El marinero de guardia junto a la puerta los observaba con el aire del que no entiende o no quiere entender Le hicieron gestos indicadores de que querían seguir adelante. La respuesta fue una seña muy clara de que debían desandar camino. Obedecieron, pasaron otra vez frente a la cabina de Raúl, y el pasillo los llevó a una escalerilla exterior que bajaba a la cubierta de proa. Se oía hablar y reír en la sombra, y Buenos Aires estaba ya lejos, como incendiado. Paso a paso, porque en el puente se adivinaban bancos, rollos de cuerdas y cabrestantes, se acercaron a la borda.

– Curioso ver la ciudad desde el río -dijo Raúl-. Su unidad, su borde completo. Uno está siempre tan metido en ella, tan olvidado de su verdadera forma.

– Sí, es muy distinta, pero el calor nos sigue lo mismo -dijo López-. El olor a barro que sube hasta las recovas.

– El río siempre me ha dado un poco de miedo, supongo que su fondo barroso tiene la culpa, el agua sucia que parece disimular lo que hay más abajo. Las historias de ahogados, quizá, que tan espantosas me parecían de chico. Sin embargo no es desagradable bañarse en el río, o pescar.

– Es muy chico este barco -dijo López, que empezaba a reconocer las formas-. Raro que esa puerta de hierro estuviese cerrada. Parece que tampoco por aquí se puede pasar.

Vieron que el alto mamparo corría de un lado a otro del puente. Había dos puertas detrás de las escalerillas por las que se subía a los corredores de las cabinas, pero López, preocupado sin saber por qué, descubrió en seguida que estaban cerradas con llave. Arriba, en el puente de mando, las amplias ventanas dejaban escapar una luz violácea. Se veía apenas la silueta de un oficial inmóvil. Más arriba el arco del radar giraba perezoso.

A Raúl le dieron ganas de volverse a la cabina y charlar con Paula. López fumaba, con las manos en los bolsillos. Pasó un bulto seguido de una silueta corpulenta: Don Galo Porrino exploraba el puente. Oyeron toser, como si alguien buscara el pretexto para entrar en conversación, y Felipe Trejo acabó por reunírseles, muy ocupado en encender un cigarrillo.

– Hola -dijo-. ¿Ustedes tienen buenos camarotes?

– No están mal -dijo López-. ¿Y ustedes?

A Felipe le fastidió que de entrada lo asimilaran a su familia.

– Yo estoy con mi viejo -dijo-. Mamá y mi hermana tienen el camarote de al lado. Hay baño y todo. Miren, allá se ven luces, debe ser Berisso o Quilmes. A lo mejor es La Plata.

– ¿Le gusta viajar? -preguntó Raúl, golpeando su pipa-. ¿O es la primera gran aventura?

A Felipe volvió a fastidiarlo el recorte inevitable que hacían de su persona. Estuvo por no contestar o decir que ya había viajado mucho, pero López debía estar bien enterado de los antecedentes de su alumno. Contestó vagamente que a cualquiera le gustaba darse una vuelta en barco.

– Sí, siempre es mejor que el Nacional -dijo López amistosamente-. Hay quien sostiene que los viajes instruyen a los jóvenes. Ya veremos si es cierto.

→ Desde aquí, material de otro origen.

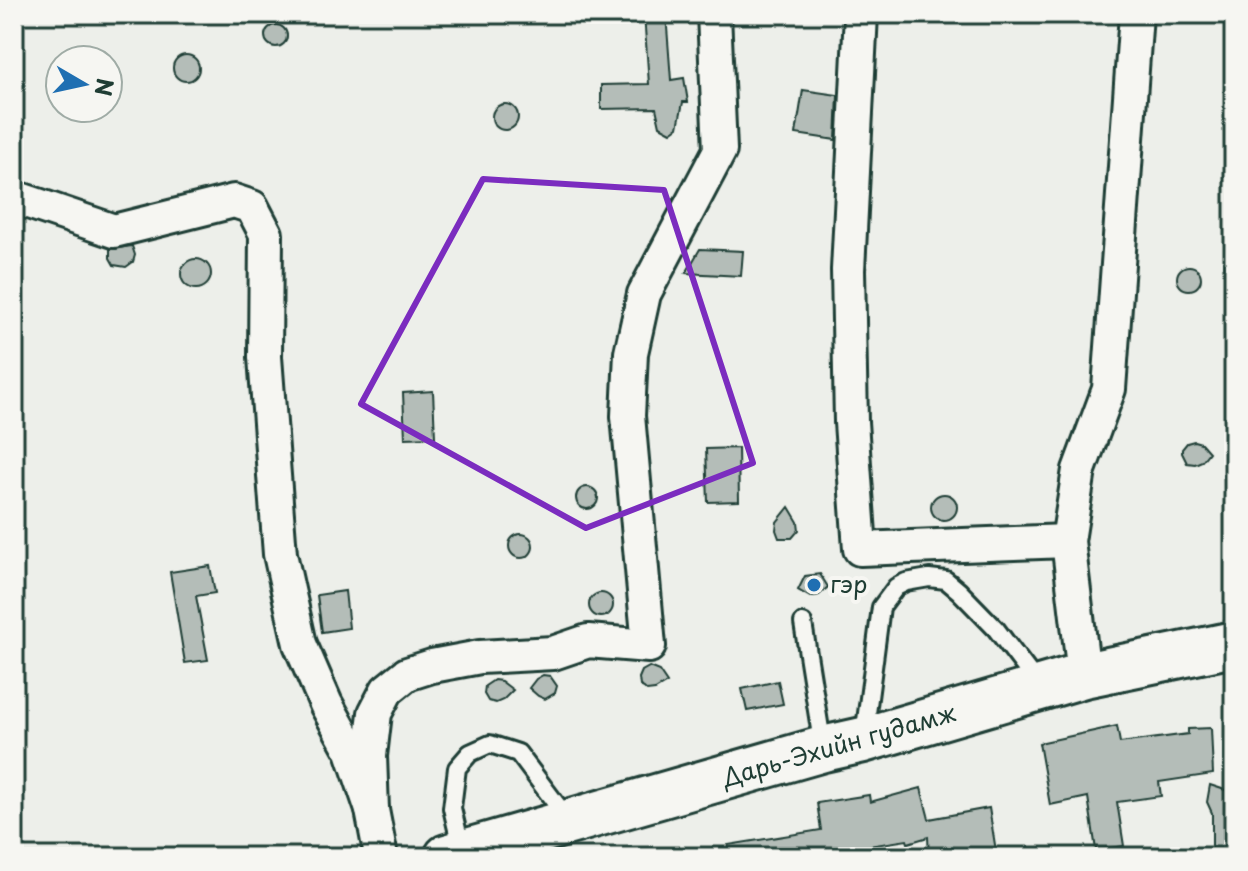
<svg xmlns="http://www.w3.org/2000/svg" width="1248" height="871" font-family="'Playpen Sans',sans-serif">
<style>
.building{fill:#b4bdb8;stroke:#1f3d34;stroke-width:2}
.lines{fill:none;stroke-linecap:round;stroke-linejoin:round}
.lane-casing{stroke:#1f3d34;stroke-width:22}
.street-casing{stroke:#1f3d34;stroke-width:38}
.secondary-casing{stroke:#1f3d34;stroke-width:50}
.lane{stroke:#f6f6f2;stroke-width:16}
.street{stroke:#f6f6f2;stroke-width:32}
.secondary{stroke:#f6f6f2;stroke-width:44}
.marked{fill:none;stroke:#7b2cbf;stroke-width:6;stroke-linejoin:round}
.poi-dot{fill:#1f6fb2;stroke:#f6f6f2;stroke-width:3}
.labels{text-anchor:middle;stroke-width:8;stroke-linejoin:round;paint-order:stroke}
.poi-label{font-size:24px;fill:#1f3d34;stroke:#f6f6f2;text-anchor:start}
.street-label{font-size:24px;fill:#1f3d34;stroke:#f6f6f2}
</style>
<rect width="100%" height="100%" fill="#edefea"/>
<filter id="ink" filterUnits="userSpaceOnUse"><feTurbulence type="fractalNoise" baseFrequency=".0125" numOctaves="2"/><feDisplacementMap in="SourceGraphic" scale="16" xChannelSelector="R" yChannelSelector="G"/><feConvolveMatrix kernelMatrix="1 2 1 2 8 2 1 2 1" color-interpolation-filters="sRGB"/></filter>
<g filter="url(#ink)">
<g class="building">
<path d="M644,14H666L671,80L684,78L688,102H683L678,127L671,132L660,126L656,108L601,109V85L649,84Z"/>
<circle cx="276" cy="36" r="11"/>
<circle cx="186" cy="68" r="13"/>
<path d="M803,90L838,95L836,140L796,134Z"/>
<circle cx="505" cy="117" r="13"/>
<path d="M132,246L135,255L133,262L126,267L114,265L110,258V249Z"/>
<path d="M700,249L743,251L741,276L686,273Z"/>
<circle cx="196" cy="274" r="15"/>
<circle cx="1189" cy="278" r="12"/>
<path d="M433,391L435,437L405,438L403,393Z"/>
<path d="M1194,441L1201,443L1209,452L1202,461L1195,464L1187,463L1182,453V449L1187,443Z"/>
<path d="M738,448L739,501L708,502L706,449Z"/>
<circle cx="587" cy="498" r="11"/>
<circle cx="944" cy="507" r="13"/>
<path d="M789,507L798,522L799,530L792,538H779L776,530L777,522Z"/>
<circle cx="521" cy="546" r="12"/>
<path d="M210,566L215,593L196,596L208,660L185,663L170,572Z"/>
<path d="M820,574L828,587L819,595L810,597L798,590L805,576Z"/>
<path d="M345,591L349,628L322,632L317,595Z"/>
<circle cx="601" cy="605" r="12"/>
<path d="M649,667L659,671L667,683L655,690L647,691L644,688L640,686L639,678L642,671Z"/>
<path d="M543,675L550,676L557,686L555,693L545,699L538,696L529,688L536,679Z"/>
<path d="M494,680L501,681L513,690L503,700L496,703L488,701L484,694L485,686Z"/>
<path d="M778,681L783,704L747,711L742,689Z"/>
<path d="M1117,726L1120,743L1188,734V729L1211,728L1213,774L1159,782L1161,796L1117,802L1124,846L1096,850L1088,797L1050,805L1039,743Z"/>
<path d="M1210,785L1225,790L1232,796L1234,857H1212V813L1207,802Z"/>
<path d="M921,788L929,819L989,808L997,857H929L928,837L908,843L907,840L798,857H729L728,845L821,830L817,803L869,795L870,802Z"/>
</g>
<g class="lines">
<g class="lane-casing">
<g id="lane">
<path d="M803,623L823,748"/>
<path d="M864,736L881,607L896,587L906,582L929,578L946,580L959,591L996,629L1040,687"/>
<path d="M462,851L452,808L457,768L470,753L490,744L518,753L569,821"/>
</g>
</g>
<g class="street-casing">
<g id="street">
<path d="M861,14L848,270L851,422L860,549L1068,541"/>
<path d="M14,197L114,231L234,201L252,207L266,234L265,357L280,554L300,644L326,704L352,751L372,810L381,857"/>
<path d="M1084,675L1068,541L1079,470L1109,389L1136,14"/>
<path d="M372,810L370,756L375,713L387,690L407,674L432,666L480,657L553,653L588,641L649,646L628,416L631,353L644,294L720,150L714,14"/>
</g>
</g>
<g class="secondary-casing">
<path id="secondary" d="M447,857L823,749L863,740L1084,675L1234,644"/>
</g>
<use href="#lane" class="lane"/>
<use href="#street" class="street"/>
<use href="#secondary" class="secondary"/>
</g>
</g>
<path class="marked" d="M483,179L664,190L753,463L586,528L361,404Z"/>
<circle class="poi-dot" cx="814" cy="585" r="8"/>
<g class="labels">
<g class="poi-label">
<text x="830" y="593">гэр</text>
</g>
<g class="street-label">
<text transform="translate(839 746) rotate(-16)" y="8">Дарь-Эхийн гудамж</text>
</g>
</g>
<rect width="1248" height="871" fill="none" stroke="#f6f6f2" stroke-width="48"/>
<rect x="24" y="24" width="1200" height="823" fill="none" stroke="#1f3d34" stroke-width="3" filter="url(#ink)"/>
<g transform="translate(84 84) rotate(99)"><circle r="38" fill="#f6f6f2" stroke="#a0aca6" stroke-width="2"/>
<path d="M0-6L14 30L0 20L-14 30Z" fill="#1f6fb2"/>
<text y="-12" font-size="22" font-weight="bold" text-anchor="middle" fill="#1f3d34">N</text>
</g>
</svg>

Felipe rio, cada vez más incómodo. Estaba seguro de que a solas con Raúl o cualquier otro pasajero hubiera podido charlar a gusto. Pero estaba escrito, entre el viejo, la hermana y los dos profesores, sobre todo Gato Negro, le iban a hacer la vida imposible. Por un instante fantaseó sobre un desembarco clandestino, irse por ahí, cortarse solo. «Eso -pensó-. Cortarse solo es lo que importa.» Y sin embargo no lamentaba haberse acercado a los dos hombres. Buenos Aires ahí, con todas esas luces, le pesaba y lo exaltaba a la vez; hubiera querido cantar, treparse a un mástil, correr por la cubierta, que ya fuera la mañana siguiente, que ya fuera una escala, tipos raros, hembras, una pileta de natación. Tenía miedo y alegría, y empezaba el sueño de las nueve de la noche que todavía le costaba disimular en los cafés o las plazas.